Required tasks:
- A) Condense the paragraph beginning "The Classifier Branch has a GCN" in the passage on action recognition into a bulleted list that keeps its main facts.
- B) Print the part of the passage on action recognition from "The Instance Branch" up to and including "of the GCN.".

Passage provided:
++++

ZSAR and ZSL are very similar, and the only difference is in the feature extraction model. We replaced the image processing model with the video processing model. To recognize an action based on the appearance information contained in the videos, we can select a model that can handle RGB data. The iDT [
32] model is a traditional video feature extraction model. Models based on deep learning include C3D [
8], TSN [
33], and I3D [
9]. If the recognition is based on human skeleton data, ST-GCN [
3] can be selected to extract the features. Current ZSAR research is focused mainly on finding the projections from the visual features to the semantic space, so that similar classes can be brought closer in the semantic space.
Xu [
34] used semantic embedding space to identify unseen actions. Jain proposed objects2action [
35] to recognize actions. This method does not require video data; it only needs to detect the objects on the video, and then infer the action based on the relationship between these objects and the action. Jasani and Mazagonwalla [
36] built a prediction model, but its accuracy is superior to that of other models only when the relationship between the seen and unseen data is far. TS-GCN [
2] uses a knowledge graph to learn the relationships between objects and actions and achieves high accuracy. However, this model uses only the video RGB image without the human motion data. In this study, we selected this model as the baseline.
Although ZSL has made significant progress, there has been limited research on action recognition based on ZSL. Moreover, most of the methods simply apply the method of static image classification to action recognition. These methods use static images of the video, and few models can process the time series data of the video. Image-based recognition methods are strongly affected by the light and background; these issues need to be resolved.
3. Method
Our model consists of two components: (1) TS-GCN, which has two branches, and (2) our proposed motion branch. We add this branch to the original model to process human motion data.
Figure 2 shows the architecture of our model.
3.1. Two-Stream Graph Convolutional Networks
Many recent ZSAR models, including TS-GCN, use knowledge graphs. The knowledge graph contains the relationship between words. TS-GCN uses a knowledge graph to calculate the relationship between objects and actions. When the model knows the objects in the video, it can predict the label of an unseen video with the relationship between objects and actions. This model has two branches: A classifier branch and an instance branch.
The Classifier Branch has a GCN. The nodes of its graph are composed of objects and actions. If the relationship between an object and action is close, an edge exists between them. The input of the classifier branch word embedding vectors is converted from the names of all objects and actions. The word embeddings are converted by Global Vectors (GloVe) [
37]. Each word is converted to a vector. If a name has multiple words, we add the vectors of these words together. If a word is not in GloVe, then we manually replace it with a synonym. Finally, we put all word embeddings into GCN as input.
The Instance Branch is composed of object classifiers and GCN. We divide the video into 16 segments of equal length, and put each frame of each segment into GoogLeNet [
38] to identify the objects. We employ a GoogLeNet model trained on a 12,988-category shuffle [
39]. The input of GoogLeNet is a frame, and the output is a 1 × 12,988 vector, which is used as the object score. We put this vector into a self-attention module, and then use the output of the module as the input of the GCN.

++++

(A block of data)
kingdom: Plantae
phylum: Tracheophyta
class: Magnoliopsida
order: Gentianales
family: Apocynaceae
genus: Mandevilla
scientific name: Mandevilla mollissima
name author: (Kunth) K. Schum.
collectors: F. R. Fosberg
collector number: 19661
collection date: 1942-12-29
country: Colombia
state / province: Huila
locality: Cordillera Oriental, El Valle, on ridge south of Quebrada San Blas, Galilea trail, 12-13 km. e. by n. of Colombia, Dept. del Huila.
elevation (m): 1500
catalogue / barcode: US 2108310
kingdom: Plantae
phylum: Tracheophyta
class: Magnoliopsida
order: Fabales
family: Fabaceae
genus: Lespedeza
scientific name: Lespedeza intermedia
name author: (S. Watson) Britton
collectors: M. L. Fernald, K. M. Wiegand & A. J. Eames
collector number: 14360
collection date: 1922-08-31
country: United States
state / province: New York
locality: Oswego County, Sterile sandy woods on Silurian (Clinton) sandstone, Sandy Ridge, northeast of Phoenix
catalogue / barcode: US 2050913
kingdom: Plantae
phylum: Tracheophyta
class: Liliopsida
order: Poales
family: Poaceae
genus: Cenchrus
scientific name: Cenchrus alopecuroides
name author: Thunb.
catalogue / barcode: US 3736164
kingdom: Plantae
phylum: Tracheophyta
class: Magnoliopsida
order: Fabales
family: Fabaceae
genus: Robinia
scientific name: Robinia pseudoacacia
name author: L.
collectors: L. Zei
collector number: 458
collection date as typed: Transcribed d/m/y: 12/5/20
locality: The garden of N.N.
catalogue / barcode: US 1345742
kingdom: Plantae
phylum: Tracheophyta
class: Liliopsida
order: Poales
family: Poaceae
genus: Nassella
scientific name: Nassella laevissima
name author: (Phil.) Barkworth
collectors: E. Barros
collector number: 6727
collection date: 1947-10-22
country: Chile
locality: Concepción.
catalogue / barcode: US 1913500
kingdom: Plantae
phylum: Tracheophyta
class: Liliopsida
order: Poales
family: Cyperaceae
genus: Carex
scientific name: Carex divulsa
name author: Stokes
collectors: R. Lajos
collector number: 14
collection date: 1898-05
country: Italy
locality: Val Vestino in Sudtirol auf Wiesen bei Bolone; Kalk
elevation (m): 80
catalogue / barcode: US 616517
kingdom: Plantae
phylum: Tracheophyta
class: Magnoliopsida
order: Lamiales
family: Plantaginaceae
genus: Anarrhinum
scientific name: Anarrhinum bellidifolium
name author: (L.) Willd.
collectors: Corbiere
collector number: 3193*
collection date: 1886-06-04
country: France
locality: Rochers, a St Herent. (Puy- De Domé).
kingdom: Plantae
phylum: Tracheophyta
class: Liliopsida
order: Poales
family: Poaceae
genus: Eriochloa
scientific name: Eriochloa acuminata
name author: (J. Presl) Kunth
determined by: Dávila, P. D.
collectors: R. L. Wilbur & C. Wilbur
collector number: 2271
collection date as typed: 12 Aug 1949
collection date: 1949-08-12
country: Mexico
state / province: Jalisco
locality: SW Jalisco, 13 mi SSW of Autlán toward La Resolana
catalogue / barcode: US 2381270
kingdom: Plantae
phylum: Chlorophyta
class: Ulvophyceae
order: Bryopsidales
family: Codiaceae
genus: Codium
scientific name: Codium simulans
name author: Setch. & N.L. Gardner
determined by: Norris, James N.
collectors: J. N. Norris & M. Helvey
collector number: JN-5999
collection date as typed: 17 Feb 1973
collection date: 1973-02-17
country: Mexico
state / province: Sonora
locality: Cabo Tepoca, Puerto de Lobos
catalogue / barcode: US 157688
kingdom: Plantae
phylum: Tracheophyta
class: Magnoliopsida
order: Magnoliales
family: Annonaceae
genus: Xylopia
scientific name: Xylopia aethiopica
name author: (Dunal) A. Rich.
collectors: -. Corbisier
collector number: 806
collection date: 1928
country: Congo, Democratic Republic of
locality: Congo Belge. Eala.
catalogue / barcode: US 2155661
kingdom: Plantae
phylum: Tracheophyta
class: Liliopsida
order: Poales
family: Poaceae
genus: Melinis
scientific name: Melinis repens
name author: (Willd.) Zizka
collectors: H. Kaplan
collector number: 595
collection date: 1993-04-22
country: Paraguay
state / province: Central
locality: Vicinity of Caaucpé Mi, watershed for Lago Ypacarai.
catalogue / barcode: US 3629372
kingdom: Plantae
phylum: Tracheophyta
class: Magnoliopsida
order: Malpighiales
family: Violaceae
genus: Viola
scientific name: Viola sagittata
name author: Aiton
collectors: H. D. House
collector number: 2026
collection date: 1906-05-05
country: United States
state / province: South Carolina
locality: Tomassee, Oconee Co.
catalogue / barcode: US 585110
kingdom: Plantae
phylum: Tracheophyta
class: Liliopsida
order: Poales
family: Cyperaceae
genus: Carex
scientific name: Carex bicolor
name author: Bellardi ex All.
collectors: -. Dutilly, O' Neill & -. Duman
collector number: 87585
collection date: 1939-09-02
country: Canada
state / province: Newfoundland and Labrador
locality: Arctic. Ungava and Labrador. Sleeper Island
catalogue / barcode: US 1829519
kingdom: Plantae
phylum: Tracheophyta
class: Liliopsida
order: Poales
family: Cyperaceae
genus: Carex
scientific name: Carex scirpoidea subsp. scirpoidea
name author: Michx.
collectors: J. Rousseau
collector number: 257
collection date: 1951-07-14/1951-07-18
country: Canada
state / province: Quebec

++++

The answers:
- A)
- The classifier branch contains a GCN whose graph nodes are objects and actions.
- An edge connects an object and an action when their relationship is close.
- The branch's input is word embedding vectors converted from the names of all objects and actions.
- GloVe performs the conversion, turning each word into a vector.
- For a name with multiple words, the vectors of those words are added together.
- A word not found in GloVe is manually replaced with a synonym.
- All the word embeddings are then fed into the GCN as input.

- B)
The Instance Branch is composed of object classifiers and GCN. We divide the video into 16 segments of equal length, and put each frame of each segment into GoogLeNet [
38] to identify the objects. We employ a GoogLeNet model trained on a 12,988-category shuffle [
39]. The input of GoogLeNet is a frame, and the output is a 1 × 12,988 vector, which is used as the object score. We put this vector into a self-attention module, and then use the output of the module as the input of the GCN.